Initiative «Remplacer la TVA par une taxe sur l’énergie»

Contenu

L’initiative populaire fédérale « Remplacer la taxe sur la valeur ajoutée par une taxe sur l’énergie » demande qu’une taxe soit prélevée sur les énergies non-renouvelables, telles que le pétrole, le gaz, le charbon ou encore l’uranium, ce qui encouragerait l’efficacité énergétique et les énergies renouvelables et réduirait fortement les émissions de CO2. Toutes les centrales nucléaires suisses devraient stopper leurs activités car elles ne seraient plus concurrentielles.

Les rentrées financières ainsi générées permettraient de supprimer la taxe sur la valeur ajoutée (TVA). La taxe sur l’énergie serait automatiquement ajustée pour éviter toute perte fiscale. Le texte de l’initiative offre également la possibilité de taxer l’énergie grise consommée pour fabriquer, transporter, stocker, vendre et éliminer un produit.

Adèle Thorens

co-présidente, conseillère nationale VD

« Pour sortir du nucléaire et protéger le climat, économiser de l’énergie doit devenir rentable. Nous y parviendrons grâce à cette initiative. Et la possibilité d’imposer l’énergie grise garantira à l’Etat des rentrées financières. »

Arguments pour un OUI à l'initiative

Amorcer le tournant énergétique !

Cette initiative stopperait immédiatement toutes les centrales nucléaires de Suisse car elles ne seraient plus concurrentielles. D’après une analyse menée par Ecoplan à l’attention de l’administration fédérale des finances, elle entraînerait « une vaste substitution des énergies fossiles et donc à une décarbonisation quasi complète » d’ici 2035.
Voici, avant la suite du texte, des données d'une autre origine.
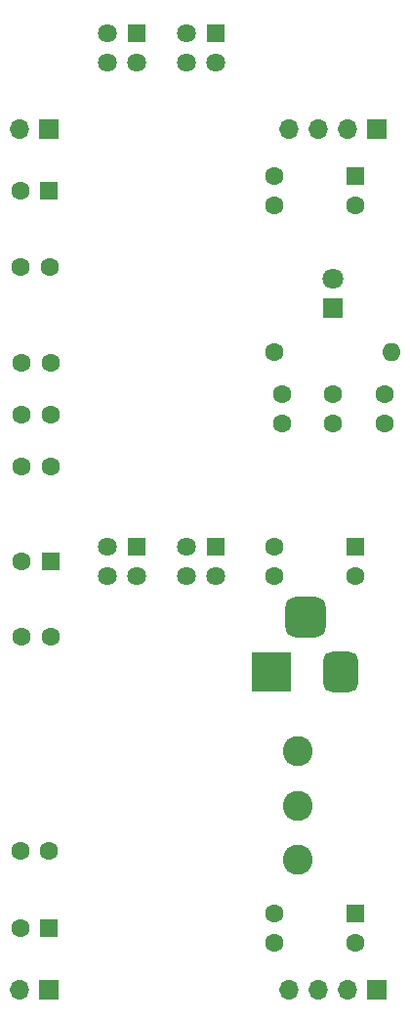
<source format=gts>
G04 #@! TF.GenerationSoftware,KiCad,Pcbnew,7.0.7*
G04 #@! TF.CreationDate,2023-09-11T08:48:11-04:00*
G04 #@! TF.ProjectId,Breadboard supply rail,42726561-6462-46f6-9172-642073757070,rev?*
G04 #@! TF.SameCoordinates,Original*
G04 #@! TF.FileFunction,Soldermask,Top*
G04 #@! TF.FilePolarity,Negative*
%FSLAX46Y46*%
G04 Gerber Fmt 4.6, Leading zero omitted, Abs format (unit mm)*
G04 Created by KiCad (PCBNEW 7.0.7) date 2023-09-11 08:48:11*
%MOMM*%
%LPD*%
G01*
G04 APERTURE LIST*
G04 Aperture macros list*
%AMRoundRect*
0 Rectangle with rounded corners*
0 $1 Rounding radius*
0 $2 $3 $4 $5 $6 $7 $8 $9 X,Y pos of 4 corners*
0 Add a 4 corners polygon primitive as box body*
4,1,4,$2,$3,$4,$5,$6,$7,$8,$9,$2,$3,0*
0 Add four circle primitives for the rounded corners*
1,1,$1+$1,$2,$3*
1,1,$1+$1,$4,$5*
1,1,$1+$1,$6,$7*
1,1,$1+$1,$8,$9*
0 Add four rect primitives between the rounded corners*
20,1,$1+$1,$2,$3,$4,$5,0*
20,1,$1+$1,$4,$5,$6,$7,0*
20,1,$1+$1,$6,$7,$8,$9,0*
20,1,$1+$1,$8,$9,$2,$3,0*%
G04 Aperture macros list end*
%ADD10R,1.600000X1.600000*%
%ADD11C,1.600000*%
%ADD12C,2.600000*%
%ADD13R,1.700000X1.700000*%
%ADD14O,1.700000X1.700000*%
%ADD15R,1.635000X1.635000*%
%ADD16C,1.635000*%
%ADD17O,1.600000X1.600000*%
%ADD18R,1.800000X1.800000*%
%ADD19C,1.800000*%
%ADD20R,3.500000X3.500000*%
%ADD21RoundRect,0.750000X0.750000X1.000000X-0.750000X1.000000X-0.750000X-1.000000X0.750000X-1.000000X0*%
%ADD22RoundRect,0.875000X0.875000X0.875000X-0.875000X0.875000X-0.875000X-0.875000X0.875000X-0.875000X0*%
G04 APERTURE END LIST*
D10*
X161925000Y-68250000D03*
D11*
X161925000Y-70750000D03*
D10*
X135392800Y-69469000D03*
D11*
X132892800Y-69469000D03*
D12*
X156995400Y-118058200D03*
X156995400Y-122758200D03*
X156995400Y-127458200D03*
D11*
X135514400Y-108102400D03*
X133014400Y-108102400D03*
D13*
X135382000Y-64135000D03*
D14*
X132842000Y-64135000D03*
D13*
X163830000Y-64135000D03*
D14*
X161290000Y-64135000D03*
X158750000Y-64135000D03*
X156210000Y-64135000D03*
D11*
X135514400Y-84429600D03*
X133014400Y-84429600D03*
D13*
X135387000Y-138677800D03*
D14*
X132847000Y-138677800D03*
D11*
X160020000Y-89662000D03*
X160020000Y-87162000D03*
D15*
X149860000Y-55875000D03*
D16*
X149860000Y-58415000D03*
X147320000Y-55875000D03*
X147320000Y-58415000D03*
D11*
X135514400Y-88906000D03*
X133014400Y-88906000D03*
D13*
X163830000Y-138684000D03*
D14*
X161290000Y-138684000D03*
X158750000Y-138684000D03*
X156210000Y-138684000D03*
D10*
X135509000Y-101600000D03*
D11*
X133009000Y-101600000D03*
X154920000Y-83480000D03*
D17*
X165080000Y-83480000D03*
D10*
X135382000Y-133350000D03*
D11*
X132882000Y-133350000D03*
D18*
X160000000Y-79675000D03*
D19*
X160000000Y-77135000D03*
D11*
X154940000Y-132100000D03*
X154940000Y-134600000D03*
D15*
X149860000Y-100330000D03*
D16*
X149860000Y-102870000D03*
X147320000Y-100330000D03*
X147320000Y-102870000D03*
D15*
X143002000Y-100330000D03*
D16*
X143002000Y-102870000D03*
X140462000Y-100330000D03*
X140462000Y-102870000D03*
D11*
X154940000Y-68250000D03*
X154940000Y-70750000D03*
X154940000Y-100350000D03*
X154940000Y-102850000D03*
X155575000Y-89662000D03*
X155575000Y-87162000D03*
X135412800Y-126695200D03*
X132912800Y-126695200D03*
D15*
X143002000Y-55880000D03*
D16*
X143002000Y-58420000D03*
X140462000Y-55880000D03*
X140462000Y-58420000D03*
D11*
X164465000Y-89662000D03*
X164465000Y-87162000D03*
D20*
X154655000Y-111125000D03*
D21*
X160655000Y-111125000D03*
D22*
X157655000Y-106425000D03*
D10*
X161925000Y-132120000D03*
D11*
X161925000Y-134620000D03*
D10*
X161925000Y-100370000D03*
D11*
X161925000Y-102870000D03*
X135514400Y-93370400D03*
X133014400Y-93370400D03*
X135463600Y-76149200D03*
X132963600Y-76149200D03*
M02*

</source>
La taxe sur l’énergie incite à investir dans des programmes d’efficience énergétique et les énergies renouvelables et ouvre de nouvelles perspectives à l’économie locale et aux pôles de recherche. Par ailleurs, plus la Suisse misera sur les énergies renouvelables, moins elle dépendra de l’étranger pour s’approvisionner en énergie : notre pays dépense actuellement plus de 10 milliards chaque année pour acheter des énergies non-renouvelables à l’étranger (pétrole, gaz ou combustible nucléaire), au lieu de les investir dans la création locale de valeur ajoutée et de places de travail.
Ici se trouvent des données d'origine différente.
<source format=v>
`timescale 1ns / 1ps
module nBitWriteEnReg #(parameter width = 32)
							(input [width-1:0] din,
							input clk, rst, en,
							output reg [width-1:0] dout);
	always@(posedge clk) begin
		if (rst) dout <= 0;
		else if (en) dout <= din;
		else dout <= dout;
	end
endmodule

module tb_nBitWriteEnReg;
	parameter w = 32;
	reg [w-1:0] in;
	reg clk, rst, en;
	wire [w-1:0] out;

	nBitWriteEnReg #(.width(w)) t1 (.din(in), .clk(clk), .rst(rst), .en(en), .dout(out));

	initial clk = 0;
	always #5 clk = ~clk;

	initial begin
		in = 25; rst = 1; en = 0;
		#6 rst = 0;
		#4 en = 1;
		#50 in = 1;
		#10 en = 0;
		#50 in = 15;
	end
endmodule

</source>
Notre initiative « Pour la sortie du nucléaire » et celle des Vert’libéraux sont donc les deux instruments les plus importants pour le tournant énergétique.

La réforme fiscale écologique : une revendication verte de longue date
En novembre 1994, il y a 20 ans, les Verts lançaient une initiative populaire fédérale « Pour garantir l'AVS - taxer l'énergie et non le travail ! », qui poursuivait un double objectif : taxer la consommation pour mettre en route un changement structurel, encourager l’innovation et l’efficience énergétique et baisser le coût du travail. En bref : il s’agissait d’allier protection du climat et politique de l’emploi, le tout sans entraîner de pertes financières pour l’Etat.
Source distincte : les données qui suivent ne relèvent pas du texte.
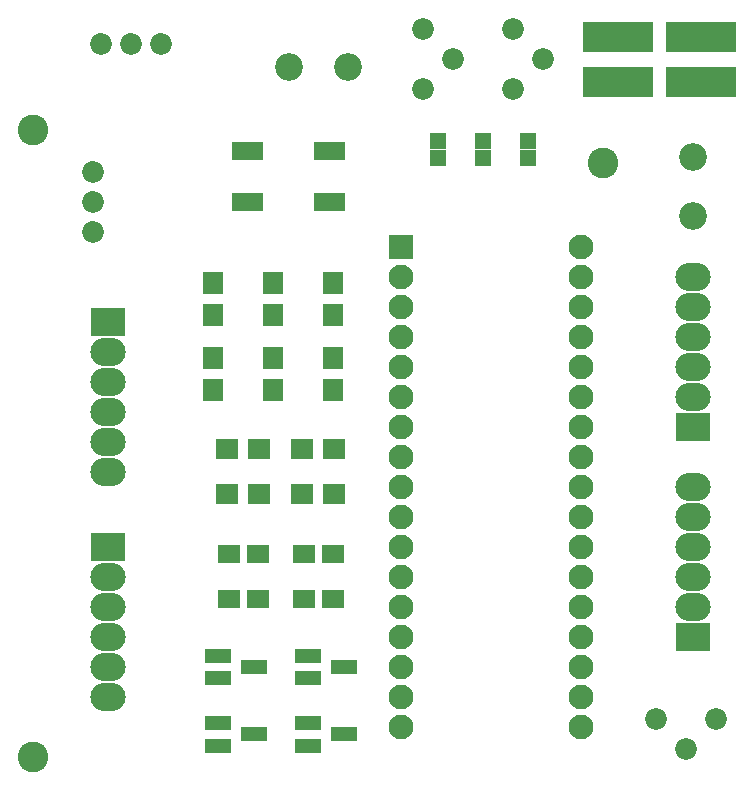
<source format=gbr>
G04 #@! TF.FileFunction,Soldermask,Top*
%FSLAX46Y46*%
G04 Gerber Fmt 4.6, Leading zero omitted, Abs format (unit mm)*
G04 Created by KiCad (PCBNEW 4.0.7) date 05/29/18 17:36:31*
%MOMM*%
%LPD*%
G01*
G04 APERTURE LIST*
%ADD10C,0.100000*%
%ADD11C,2.600000*%
%ADD12C,2.100000*%
%ADD13R,2.100000X2.100000*%
%ADD14R,3.000000X2.400000*%
%ADD15O,3.000000X2.400000*%
%ADD16R,1.900000X1.650000*%
%ADD17R,1.900000X1.700000*%
%ADD18R,0.800000X1.500000*%
%ADD19C,2.350000*%
%ADD20R,5.900000X2.550000*%
%ADD21R,1.700000X1.900000*%
%ADD22C,1.840000*%
%ADD23R,2.300000X1.200000*%
%ADD24R,1.416000X1.416000*%
%ADD25C,1.850000*%
G04 APERTURE END LIST*
D10*
D11*
X134620000Y-100838000D03*
X86360000Y-98044000D03*
D12*
X132715000Y-107950000D03*
X132715000Y-110490000D03*
X132715000Y-113030000D03*
X132715000Y-115570000D03*
X132715000Y-118110000D03*
X132715000Y-120650000D03*
X132715000Y-123190000D03*
X132715000Y-125730000D03*
X132715000Y-128270000D03*
X132715000Y-130810000D03*
X132715000Y-133350000D03*
X132715000Y-135890000D03*
X132715000Y-138430000D03*
X132715000Y-140970000D03*
X132715000Y-143510000D03*
X132715000Y-146050000D03*
X132715000Y-148590000D03*
D13*
X117459000Y-107950000D03*
D12*
X117459000Y-110490000D03*
X117459000Y-113030000D03*
X117459000Y-115570000D03*
X117459000Y-118110000D03*
X117459000Y-120650000D03*
X117459000Y-123190000D03*
X117459000Y-125730000D03*
X117459000Y-128270000D03*
X117459000Y-130810000D03*
X117459000Y-133350000D03*
X117459000Y-135890000D03*
X117459000Y-138430000D03*
X117459000Y-140970000D03*
X117459000Y-143510000D03*
X117459000Y-146050000D03*
X117459000Y-148590000D03*
D14*
X92710000Y-114300000D03*
D15*
X92710000Y-116840000D03*
X92710000Y-119380000D03*
X92710000Y-121920000D03*
X92710000Y-124460000D03*
X92710000Y-127000000D03*
D16*
X111740000Y-133985000D03*
X109240000Y-133985000D03*
X105390000Y-133985000D03*
X102890000Y-133985000D03*
X111740000Y-137795000D03*
X109240000Y-137795000D03*
D17*
X111840000Y-125095000D03*
X109140000Y-125095000D03*
X105490000Y-125095000D03*
X102790000Y-125095000D03*
X111840000Y-128905000D03*
X109140000Y-128905000D03*
D18*
X110460000Y-104140000D03*
X111110000Y-104140000D03*
X111760000Y-104140000D03*
X112410000Y-104140000D03*
X112410000Y-99840000D03*
X111760000Y-99840000D03*
X111110000Y-99840000D03*
X110460000Y-99840000D03*
X103490000Y-104140000D03*
X104140000Y-104140000D03*
X104790000Y-104140000D03*
X105440000Y-104140000D03*
X105440000Y-99840000D03*
X104790000Y-99840000D03*
X104140000Y-99840000D03*
X103490000Y-99840000D03*
D14*
X92710000Y-133350000D03*
D15*
X92710000Y-135890000D03*
X92710000Y-138430000D03*
X92710000Y-140970000D03*
X92710000Y-143510000D03*
X92710000Y-146050000D03*
D19*
X112990000Y-92710000D03*
X107990000Y-92710000D03*
D14*
X142240000Y-123190000D03*
D15*
X142240000Y-120650000D03*
X142240000Y-118110000D03*
X142240000Y-115570000D03*
X142240000Y-113030000D03*
X142240000Y-110490000D03*
D20*
X135890000Y-90150000D03*
X135890000Y-94000000D03*
D21*
X111760000Y-113745000D03*
X111760000Y-111045000D03*
X106680000Y-113745000D03*
X106680000Y-111045000D03*
X101600000Y-113745000D03*
X101600000Y-111045000D03*
X111760000Y-120095000D03*
X111760000Y-117395000D03*
X106680000Y-120095000D03*
X106680000Y-117395000D03*
D22*
X127000000Y-94615000D03*
X129540000Y-92075000D03*
X127000000Y-89535000D03*
X119380000Y-94615000D03*
X121920000Y-92075000D03*
X119380000Y-89535000D03*
D23*
X102005000Y-142560000D03*
X102005000Y-144460000D03*
X105005000Y-143510000D03*
X109625000Y-142560000D03*
X109625000Y-144460000D03*
X112625000Y-143510000D03*
D16*
X105390000Y-137795000D03*
X102890000Y-137795000D03*
D17*
X105490000Y-128905000D03*
X102790000Y-128905000D03*
D19*
X142240000Y-105370000D03*
X142240000Y-100370000D03*
D14*
X142240000Y-140970000D03*
D15*
X142240000Y-138430000D03*
X142240000Y-135890000D03*
X142240000Y-133350000D03*
X142240000Y-130810000D03*
X142240000Y-128270000D03*
D24*
X120650000Y-100393500D03*
X120650000Y-98996500D03*
X128270000Y-100393500D03*
X128270000Y-98996500D03*
X124460000Y-100393500D03*
X124460000Y-98996500D03*
D20*
X142875000Y-90150000D03*
X142875000Y-94000000D03*
D23*
X102005000Y-148275000D03*
X102005000Y-150175000D03*
X105005000Y-149225000D03*
X109625000Y-148275000D03*
X109625000Y-150175000D03*
X112625000Y-149225000D03*
D21*
X101600000Y-120095000D03*
X101600000Y-117395000D03*
D22*
X139065000Y-147955000D03*
X141605000Y-150495000D03*
X144145000Y-147955000D03*
D25*
X91440000Y-104140000D03*
X91440000Y-101600000D03*
X91440000Y-106680000D03*
X94615000Y-90805000D03*
X97155000Y-90805000D03*
X92075000Y-90805000D03*
D11*
X86360000Y-151130000D03*
M02*

</source>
L’initiative « Remplacer la TVA par une taxe sur l’énergie » partage la même approche : en effet, comme son nom l’indique, la TVA taxe la valeur ajoutée et donc, au final, le travail. A l’inverse, taxer les énergies non-renouvelables fera reculer la consommation énergétique, substituera les énergies non renouvelables par du renouvelable et créera des emplois. Comme la taxe sur l’énergie remplace la TVA, il n’y a pas de charge fiscale supplémentaire. En adoptant un comportement respectueux de l’environnement, on paie moins d’impôts, ce qui n’est pas possible avec la TVA car elle est aveugle face au respect de l’environnement.

Garantir le financement du social et du train
Cette initiative vise à réduire la consommation d’énergie non-renouvelable et entraînera donc des pertes financières, si la taxe reste la même. Cette initiative prévoit donc des mesures pour garantir les recettes fiscales, dont environ 40% (plus de 20 milliards de francs par année) permettent à la Confédération de financer l’AVS/AI, les réductions de prime de l’assurance-maladie et les transports publics :

  1. La taxe sur l’énergie doit être fixée afin qu’elle génère autant de recettes que la TVA actuelle (moyenne sur 5 ans). Si les rentrées baissent, la taxe est augmentée.
  2. Si nécessaire, il sera aussi possible de taxer l’énergie grise (soit l’énergie consommée pour fabriquer, transporter, stocker, vendre et éliminer un produit). Une taxe générale sur la consommation des ressources naturelles, comme le prévoit l’initiative « Pour une économie verte » serait, au final, préférable.
  3. Il faudra également affecter une partie des recettes de la taxe sur l’énergie au financement de l’AVS, de l’AI, des réductions de primes pour les assurance-maladie et des transports publics.